Does God really yearn for our return?
[Please note: ACIM passages quoted in this article reference the Foundation for Inner Peace (FIP) Edition.]
Have you ever come across some idea in the Course that you are familiar with, but that you suddenly realize you have no real, personal relationship with? That is what happened to me yesterday.
I was practicing Lesson 226, “My home awaits me. I will hasten there.” The meaning of that first line is not that my home awaits me in some impersonal sense, like, “My future awaits me.” It’s that my home is waiting very consciously for me, longing for my return. You can see this in the first lines of the prayer: “Father, my home awaits my glad return. Your Arms are open and I hear Your Voice.”
The image calls to mind your mother, on the porch of your family home, waiting eagerly for your arrival, calling to you to come home, while her arms are open wide in welcome. I realize, of courses, that God doesn’t literally have arms, but the image is there to say something about God that is literally true, that He is eagerly waiting for our return home, in a state of pure, open welcome.
I’ve known about this Course teaching for a long time, but yesterday when I tried to have a sense of God waiting for me in this way, when I tried to picture it in my mind, I instantly realized that I just don’t relate to the idea. On an emotional level, it just didn’t resonate that God would regard me as that important.

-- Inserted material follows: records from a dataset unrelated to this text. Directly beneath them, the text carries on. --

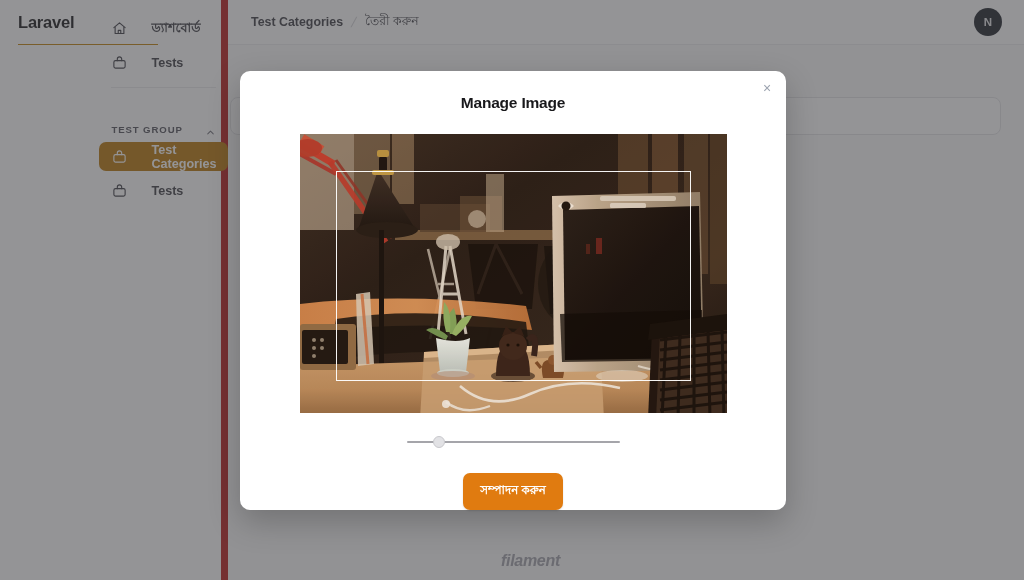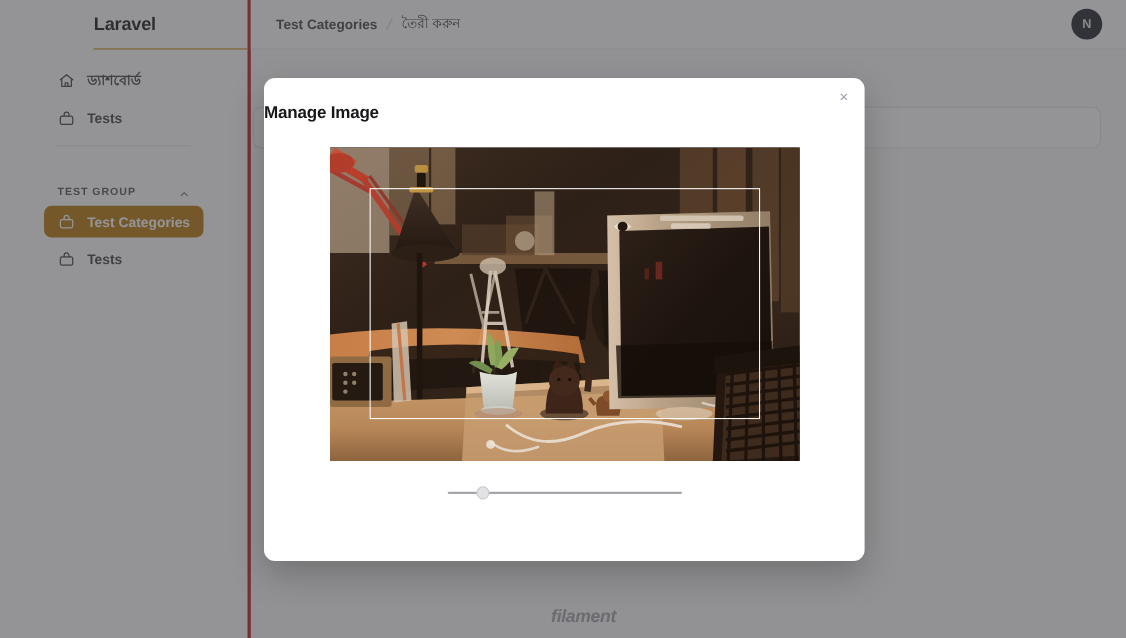--- a/index.html
+++ b/index.html
@@ -17,8 +17,8 @@
     position: absolute; left: 0; top: 0;
     width: 228px; height: 580px;
     background: #ffffff;
-    border-right: 3px solid #b91c1c;
-    display: flex; flex-direction: column; align-items: center;
+    border-right: 7px solid #b91c1c;
+    display: flex; flex-direction: row;
   }
   .brand-wrap {
     height: 45px;

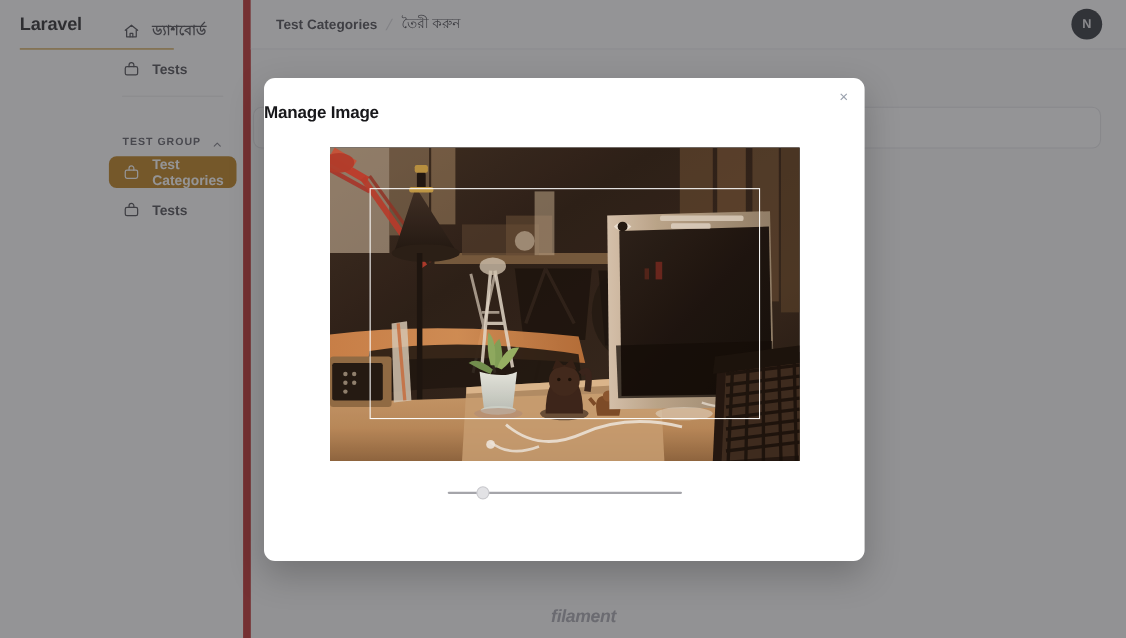--- a/index.html
+++ b/index.html
@@ -36,7 +36,7 @@
   }
   .nav { padding: 14px 9px 0 9px; flex: 1; }
   .nav-item {
-    display: flex; align-items: center; gap: 11px;
+    display: flex; align-items: center; gap: 24px;
     height: 29px; padding: 0 12px;
     border-radius: 7px;
     color: #3f3f46; font-size: 12.6px; font-weight: 600;

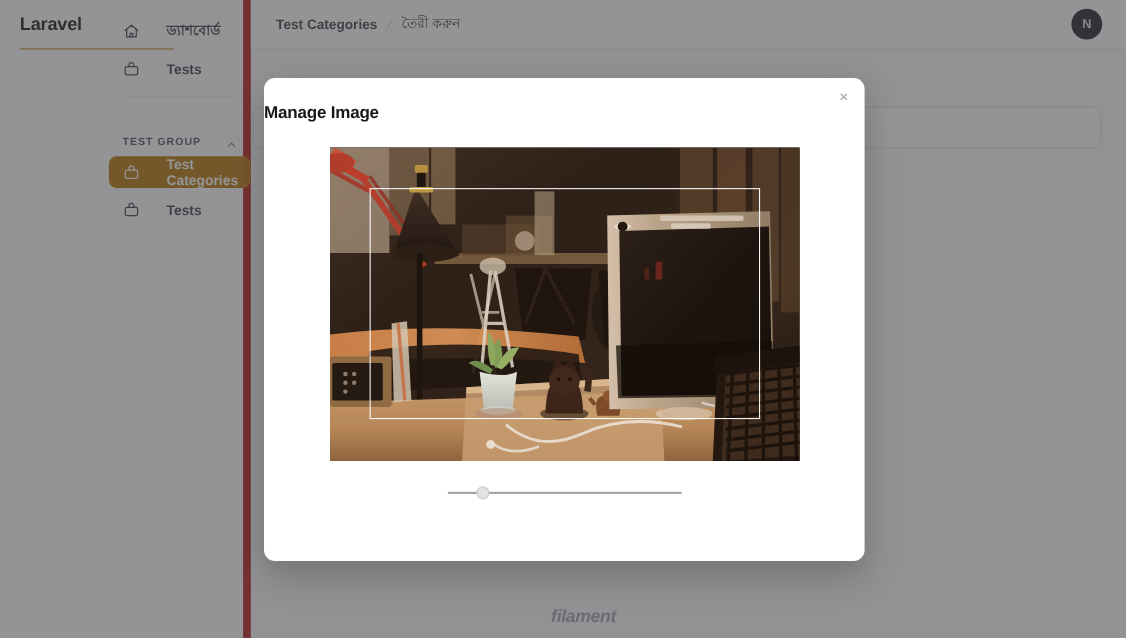--- a/index.html
+++ b/index.html
@@ -119,7 +119,7 @@
     color: #9ca3af; cursor: pointer; font-size: 14px; line-height: 1;
   }
   .modal-title {
-    margin-top: 23px;
+    text-align: center; margin-top: 23px;
     font-size: 15.5px; font-weight: 700; color: #18181b;
     letter-spacing: -0.2px;
   }

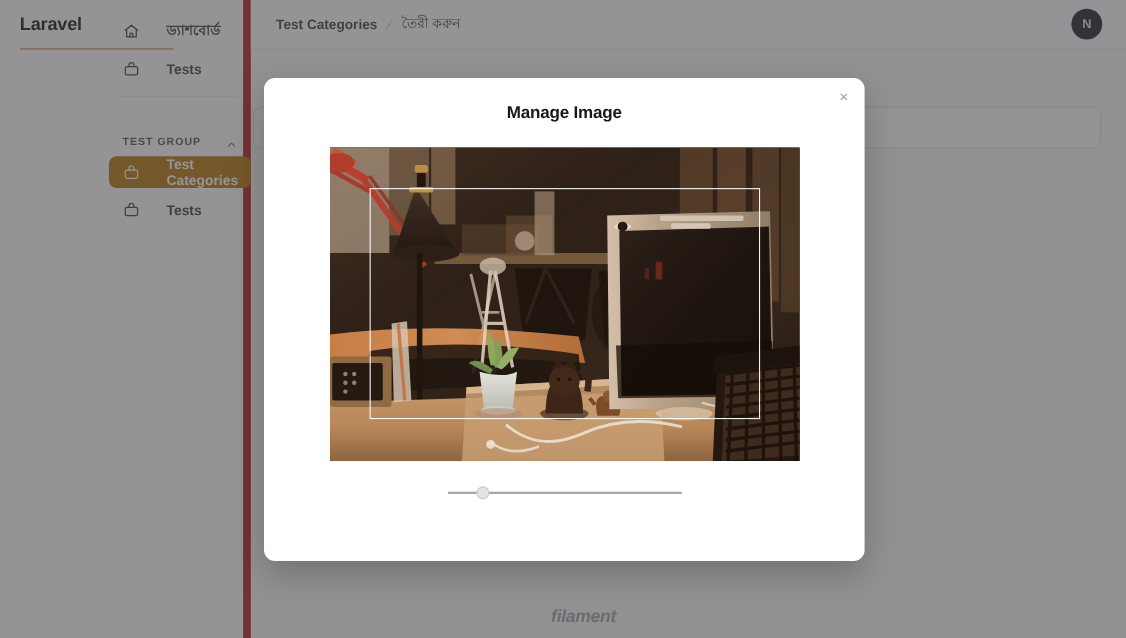--- a/index.html
+++ b/index.html
@@ -434,6 +434,9 @@
       </div>
     </div>
 
+    <div class="btn-row">
+      <button class="btn-primary">সম্পাদন করুন</button>
+    </div>
 
   </div>
 </div>

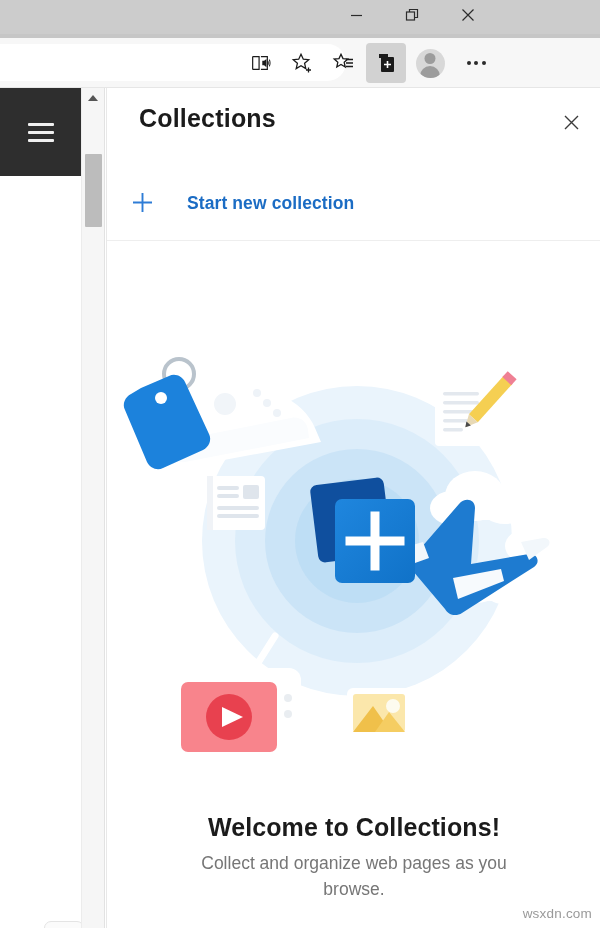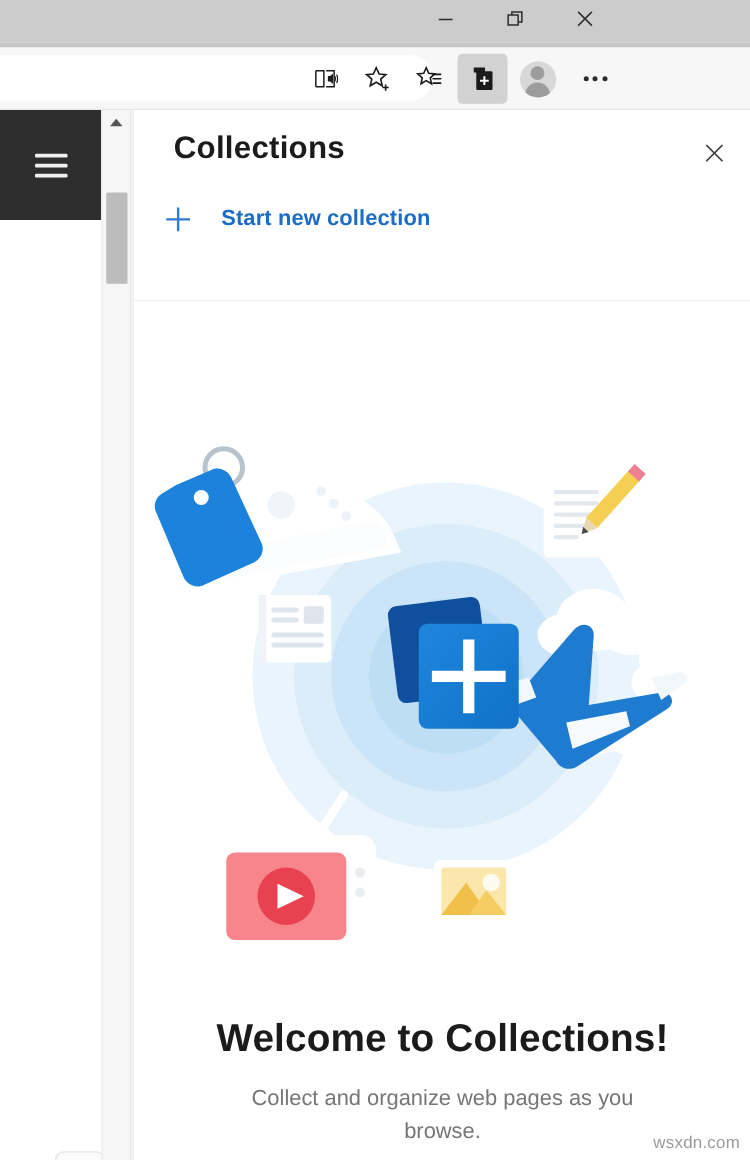--- a/index.html
+++ b/index.html
@@ -136,7 +136,7 @@
   }
   .start-row {
     position: absolute; left: 0; top: 76px; width: 494px; height: 50px;
-    display: flex; align-items: flex-start;
+    display: flex; align-items: flex-end; gap: 10px;
   }
   .start-plus {
     width: 70px; display: flex; align-items: center; justify-content: center;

It seemed far-fetched to think He actually looks at me like the father of the prodigal son, as His long-lost Son who He misses and whose return He yearns for.
And yet, this teaching is there throughout the Course. The Course says four times that God “yearns” or has a “yearning” for our return. It also says, “You are not forgot in Heaven.” And, “Your Father needs you, and will call to you, until you come to Him in peace at last.” These are a few examples of what must be scores of lines that contain this teaching. There is not doubt that it’s there.
Facing this dichotomy—something the Course clearly teaches, yet which, on an emotional level, I do not find credible—I realized that I would dearly like to believe this. I’d like to believe that God actually feels that way about me. I’d like to see all the guidance I receive as His Voice calling me home, where He waits for me with open Arms, having yearned for my return for eons.
I also realized that, however in-credible I find the idea, logically speaking it has to be true. I am truly convinced that God loves all of us with an inconceivable depth and intensity. And yet how could He love us and not care if we came home to Him?
So I’m going to work on this, to try to build this idea into my mind. My experience is that if I repeat it enough, from a variety of different angles, at some point it will click into place and feel natural. Rather than a long limb to venture out on, it will seem like a basic foundation on which I can stand. I look forward to that.